The game has no single creator since its development passed from one person to another, with many staples of the MOBA genre being added over time. Despite the genre emerging from its own games, Blizzard did not create a MOBA game until many years later. Instead, Valve recruited the mysterious Icefrog to develop a standalone sequel, while Riot Games hired Steve Feak and others to work on League of Legends.
Onslaught (Unreal Tournament game mode)
Created: 2003, by Dave Hagewood
Notably Influenced: Supersonic Acrobatic Rocket-Powered Battle-Cars, Rocket League
Unreal Tournament is a shooting game in the vein of Quake, but Dave Hagewood, then an amateur modder, started taking the game in alternative directions. He added vehicles and created the custom mode Onslaught. It caught the attention of UT’s developer Epic Games, who hired Hagewood to build out Onslaught as an included-feature in Unreal Tournament 2004.
After his contract with Epic had finished, Hagewood and his team began experimenting with other car-centered modes. While the original Onslaught was focused around vehicular-combat, someone suggested adding a large ball in the arena, essentially creating a motorized version of soccer. Hagewood’s company Psyonix Studios would later adapt this into a standalone game, and the huge success of its 2015 sequel Rocket League eventually taking things full circle, with Epic Games acquiring the studio.
DayZ: Battle Royale
Created: 2013, by Brendan “PlayerUnknown” Greene
Notably Influenced: PLAYERUNKNOWN’S BATTLEGROUNDS, Fortnite, H1Z1: Battle Royale
ARMA 2, an open-world military simulator, was the basis for a variety of mods, one of which, DayZ, would end up inspiring an entirely new game genre: battle royale. Named after the Japanese dystopian novel and film adaptation, it was created by Brendan Greene, who changed around the open-world, zombie-focused gameplay of DayZ for a “king of the hill” style gameplay.

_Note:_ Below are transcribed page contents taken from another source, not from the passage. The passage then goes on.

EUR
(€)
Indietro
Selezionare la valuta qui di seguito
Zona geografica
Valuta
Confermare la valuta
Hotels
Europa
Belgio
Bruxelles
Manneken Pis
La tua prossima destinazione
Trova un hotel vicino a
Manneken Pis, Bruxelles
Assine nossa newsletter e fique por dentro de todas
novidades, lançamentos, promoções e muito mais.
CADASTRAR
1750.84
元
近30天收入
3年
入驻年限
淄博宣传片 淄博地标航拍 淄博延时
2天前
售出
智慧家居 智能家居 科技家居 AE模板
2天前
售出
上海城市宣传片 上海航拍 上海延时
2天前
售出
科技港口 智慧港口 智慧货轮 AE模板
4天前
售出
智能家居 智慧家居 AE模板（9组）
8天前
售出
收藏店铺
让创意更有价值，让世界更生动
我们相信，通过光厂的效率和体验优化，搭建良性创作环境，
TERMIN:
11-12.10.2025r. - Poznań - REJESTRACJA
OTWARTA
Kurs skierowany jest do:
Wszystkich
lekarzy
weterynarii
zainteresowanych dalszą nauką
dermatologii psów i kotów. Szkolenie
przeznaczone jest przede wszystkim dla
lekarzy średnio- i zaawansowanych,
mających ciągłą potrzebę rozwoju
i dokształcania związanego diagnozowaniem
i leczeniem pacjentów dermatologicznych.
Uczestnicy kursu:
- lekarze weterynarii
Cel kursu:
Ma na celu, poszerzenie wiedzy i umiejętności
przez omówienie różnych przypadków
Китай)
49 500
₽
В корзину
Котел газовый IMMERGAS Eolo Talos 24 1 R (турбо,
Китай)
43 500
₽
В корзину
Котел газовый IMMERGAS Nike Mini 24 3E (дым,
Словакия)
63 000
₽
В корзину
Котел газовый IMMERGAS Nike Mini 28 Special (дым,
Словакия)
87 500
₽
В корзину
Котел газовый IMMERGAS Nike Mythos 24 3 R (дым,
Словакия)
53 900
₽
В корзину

Greene was eventually hired by Seoul-based publisher Bluehole Studio to create a new battle royale concept, later released as PLAYERUNKNOWN’S BATTLEGROUNDS. The core idea found in both the game and its competitors is to have one hundred or so players fight till the death, with weapons and resources gathered from across a rapidly shrinking map.
Dota Auto Chess
Created: 2019, by Drodo Studio
Notably Influenced: Dota Underlords, Teamfight Tactics, Hearthstone Battlegrounds
Despite its name, Auto Chess (now referred to as part of the auto battler genre) is largely inspired by the Chinese tile game Mahjong. Built as a mod for Dota 2, it spread the game’s combat system across eight separate boards, with players placing units (the chess pieces)—who do battle automatically.
Unlike other successful Valve game mods, Drodo Studio did not ultimately end up working with the publisher. Instead, it partnered with a Chinese publisher specializing in mobile games. Valve would create its own version, while auto battler modes would end up becoming a popular side option in League of Legends and Hearthstone.
The esports industry’s rapid growth in the last five years has prompted a number of existing and new publishers to create titles that are “esports ready.” However, as decades of modding have shown, the most successful titles are products of gaming communities—in that their player base grew organically, but most crucially, they were made by members of the community.
The battle royale and auto battler genres come from two of the most successful mods of recent times, but neither has yet proven whether it can achieve the viewership success or competitive ecosystem of MOBAs. In answering that original question, it’s important to note that instant success may not be possible in esports, and companies looking to attain it may be going against the ethos of the industry.